Education is the social institution through which a society teaches its members the skills, knowledge, norms, and values they need to learn to become good, productive members of their society. As this definition makes clear, education is an important part of socialization. Education is both formal and informalFormal education is often referred to as schooling, and as this term implies, it occurs in schools under teachers, principals, and other specially trained professionals. Informal education may occur almost anywhere, but for young children it has traditionally occurred primarily in the home, with their parents as their instructors. Day care has become an increasingly popular venue in industrial societies for young children’s instruction, and education from the early years of life is thus more formal than it used to be.

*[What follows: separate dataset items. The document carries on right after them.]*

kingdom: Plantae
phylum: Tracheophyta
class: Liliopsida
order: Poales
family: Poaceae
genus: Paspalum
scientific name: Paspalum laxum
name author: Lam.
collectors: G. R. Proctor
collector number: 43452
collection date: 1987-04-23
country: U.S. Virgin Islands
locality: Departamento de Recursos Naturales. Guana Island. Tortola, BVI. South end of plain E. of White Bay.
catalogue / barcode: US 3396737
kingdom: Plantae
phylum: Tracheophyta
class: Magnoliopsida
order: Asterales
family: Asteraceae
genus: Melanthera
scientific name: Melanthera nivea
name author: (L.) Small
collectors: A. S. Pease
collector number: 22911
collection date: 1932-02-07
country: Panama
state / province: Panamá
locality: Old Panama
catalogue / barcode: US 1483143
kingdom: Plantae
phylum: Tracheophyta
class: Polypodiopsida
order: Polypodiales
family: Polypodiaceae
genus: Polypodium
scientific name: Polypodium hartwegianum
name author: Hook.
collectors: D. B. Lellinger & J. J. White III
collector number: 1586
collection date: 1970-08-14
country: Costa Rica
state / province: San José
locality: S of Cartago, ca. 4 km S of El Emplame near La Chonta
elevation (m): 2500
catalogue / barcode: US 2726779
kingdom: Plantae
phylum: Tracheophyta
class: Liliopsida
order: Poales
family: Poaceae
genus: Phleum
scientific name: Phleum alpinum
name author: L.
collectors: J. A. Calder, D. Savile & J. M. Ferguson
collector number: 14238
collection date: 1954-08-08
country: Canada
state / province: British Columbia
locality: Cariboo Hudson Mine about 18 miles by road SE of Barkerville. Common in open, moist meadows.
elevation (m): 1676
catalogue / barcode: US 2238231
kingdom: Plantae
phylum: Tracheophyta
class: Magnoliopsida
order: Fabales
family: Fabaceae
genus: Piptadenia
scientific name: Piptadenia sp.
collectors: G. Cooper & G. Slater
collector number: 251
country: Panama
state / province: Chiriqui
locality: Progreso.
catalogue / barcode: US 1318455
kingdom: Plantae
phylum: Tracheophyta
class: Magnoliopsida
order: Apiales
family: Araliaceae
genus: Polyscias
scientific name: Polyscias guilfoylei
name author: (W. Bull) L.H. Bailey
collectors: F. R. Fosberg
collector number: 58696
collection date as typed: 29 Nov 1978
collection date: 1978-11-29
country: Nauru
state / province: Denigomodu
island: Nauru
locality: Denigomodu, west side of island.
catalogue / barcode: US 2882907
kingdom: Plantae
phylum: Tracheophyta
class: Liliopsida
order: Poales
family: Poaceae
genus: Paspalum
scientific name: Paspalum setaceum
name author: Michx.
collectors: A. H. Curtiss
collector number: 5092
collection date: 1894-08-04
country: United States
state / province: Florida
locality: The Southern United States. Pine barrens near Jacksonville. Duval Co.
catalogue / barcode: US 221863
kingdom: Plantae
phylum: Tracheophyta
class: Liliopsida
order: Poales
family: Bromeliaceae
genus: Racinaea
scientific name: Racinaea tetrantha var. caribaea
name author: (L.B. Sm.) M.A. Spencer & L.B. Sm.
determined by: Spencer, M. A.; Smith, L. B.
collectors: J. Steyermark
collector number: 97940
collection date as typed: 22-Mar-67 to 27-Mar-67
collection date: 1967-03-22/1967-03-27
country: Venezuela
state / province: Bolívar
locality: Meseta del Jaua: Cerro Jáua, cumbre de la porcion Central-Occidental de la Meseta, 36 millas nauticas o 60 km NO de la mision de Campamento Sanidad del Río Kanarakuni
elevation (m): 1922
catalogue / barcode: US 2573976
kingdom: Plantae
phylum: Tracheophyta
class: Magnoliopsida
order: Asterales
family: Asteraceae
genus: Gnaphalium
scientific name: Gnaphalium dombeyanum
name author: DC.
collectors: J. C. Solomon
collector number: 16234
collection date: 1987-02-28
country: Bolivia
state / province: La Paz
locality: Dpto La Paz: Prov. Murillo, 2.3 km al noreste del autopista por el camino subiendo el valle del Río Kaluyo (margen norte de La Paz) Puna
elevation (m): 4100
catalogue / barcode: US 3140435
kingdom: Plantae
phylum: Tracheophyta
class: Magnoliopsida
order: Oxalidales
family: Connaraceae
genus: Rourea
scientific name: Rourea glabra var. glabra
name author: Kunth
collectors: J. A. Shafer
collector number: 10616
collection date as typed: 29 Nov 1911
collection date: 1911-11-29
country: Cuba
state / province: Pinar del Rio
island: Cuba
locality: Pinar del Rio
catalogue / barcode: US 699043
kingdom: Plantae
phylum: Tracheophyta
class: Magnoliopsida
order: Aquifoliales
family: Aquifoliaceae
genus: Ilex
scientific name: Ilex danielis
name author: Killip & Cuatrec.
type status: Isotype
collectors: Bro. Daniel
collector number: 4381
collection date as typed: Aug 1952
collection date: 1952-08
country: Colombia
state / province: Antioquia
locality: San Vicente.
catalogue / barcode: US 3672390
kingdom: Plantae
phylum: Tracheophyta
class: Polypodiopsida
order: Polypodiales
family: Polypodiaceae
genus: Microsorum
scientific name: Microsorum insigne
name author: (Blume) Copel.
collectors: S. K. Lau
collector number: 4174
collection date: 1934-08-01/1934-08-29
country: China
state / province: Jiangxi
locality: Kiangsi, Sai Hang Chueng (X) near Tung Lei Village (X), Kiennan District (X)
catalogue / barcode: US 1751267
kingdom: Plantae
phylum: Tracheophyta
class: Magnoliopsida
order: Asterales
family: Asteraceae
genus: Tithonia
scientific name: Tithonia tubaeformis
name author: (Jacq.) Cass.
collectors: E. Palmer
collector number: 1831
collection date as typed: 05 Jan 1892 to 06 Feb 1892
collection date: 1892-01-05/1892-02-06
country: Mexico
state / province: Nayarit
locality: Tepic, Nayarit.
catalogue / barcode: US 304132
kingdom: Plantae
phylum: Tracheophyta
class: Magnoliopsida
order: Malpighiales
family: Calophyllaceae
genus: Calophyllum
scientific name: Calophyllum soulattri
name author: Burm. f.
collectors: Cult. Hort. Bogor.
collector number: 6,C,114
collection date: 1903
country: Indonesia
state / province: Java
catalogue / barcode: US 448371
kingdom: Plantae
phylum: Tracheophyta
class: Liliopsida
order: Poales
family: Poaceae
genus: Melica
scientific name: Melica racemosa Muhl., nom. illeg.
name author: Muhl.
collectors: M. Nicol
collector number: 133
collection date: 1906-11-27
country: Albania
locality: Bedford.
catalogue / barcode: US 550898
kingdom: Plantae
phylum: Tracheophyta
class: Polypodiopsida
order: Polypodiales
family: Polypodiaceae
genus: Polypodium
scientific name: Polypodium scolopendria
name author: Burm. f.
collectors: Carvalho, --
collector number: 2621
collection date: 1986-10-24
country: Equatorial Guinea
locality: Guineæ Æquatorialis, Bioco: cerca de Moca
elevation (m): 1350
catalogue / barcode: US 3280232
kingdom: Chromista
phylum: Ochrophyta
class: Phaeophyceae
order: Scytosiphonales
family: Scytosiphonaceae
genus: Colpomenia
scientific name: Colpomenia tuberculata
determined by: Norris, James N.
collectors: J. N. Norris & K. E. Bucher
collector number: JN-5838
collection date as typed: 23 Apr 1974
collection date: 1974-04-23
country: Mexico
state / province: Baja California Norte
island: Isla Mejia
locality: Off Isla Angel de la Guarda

Education in early America was only rarely formal. During the colonial period, the Puritans in what is now Massachusetts required parents to teach their children to read and also required larger towns to have an elementary school, where children learned reading, writing, and religion. In general, though, schooling was not required in the colonies, and only about 10 percent of colonial children, usually just the wealthiest, went to school, although others became apprentices (Urban & Wagoner, 2008). [1]

To help unify the nation after the Revolutionary War, textbooks were written to standardize spelling and pronunciation and to instill patriotism and religious beliefs in students. At the same time, these textbooks included negative stereotypes of Native Americans and certain immigrant groups. The children going to school continued primarily to be those from wealthy families. By the mid-1800s, a call for free, compulsory education had begun, and compulsory education became widespread by the end of the century. This was an important development, as children from all social classes could now receive a free, formal education. Compulsory education was intended to further national unity and to teach immigrants “American” values. It also arose because of industrialization, as an industrial economy demanded reading, writing, and math skills much more than an agricultural economy had.

Free, compulsory education, of course, applied only to primary and secondary schools. Until the mid-1900s, very few people went to college, and those who did typically came from fairly wealthy families. After World War II, however, college enrollments soared, and today more people are attending college than ever before, even though college attendance is still related to social class, as we shall discuss shortly.



An important theme emerges from this brief history: Until very recently in the record of history, formal schooling was restricted to wealthy males. This means that boys who were not white and rich were excluded from formal schooling, as were virtually all girls, whose education was supposed to take place informally at home. Today, as we will see, race, ethnicity, social class, and, to some extent, gender continue to affect both educational achievement and the amount of learning occurring in schools.



In colonial America, only about 10 percent of children went to school, and these children tended to come from wealthy families. After the Revolutionary War, new textbooks helped standardize spelling and pronunciation and promote patriotism and religious beliefs, but these textbooks also included negative stereotypes of Native Americans.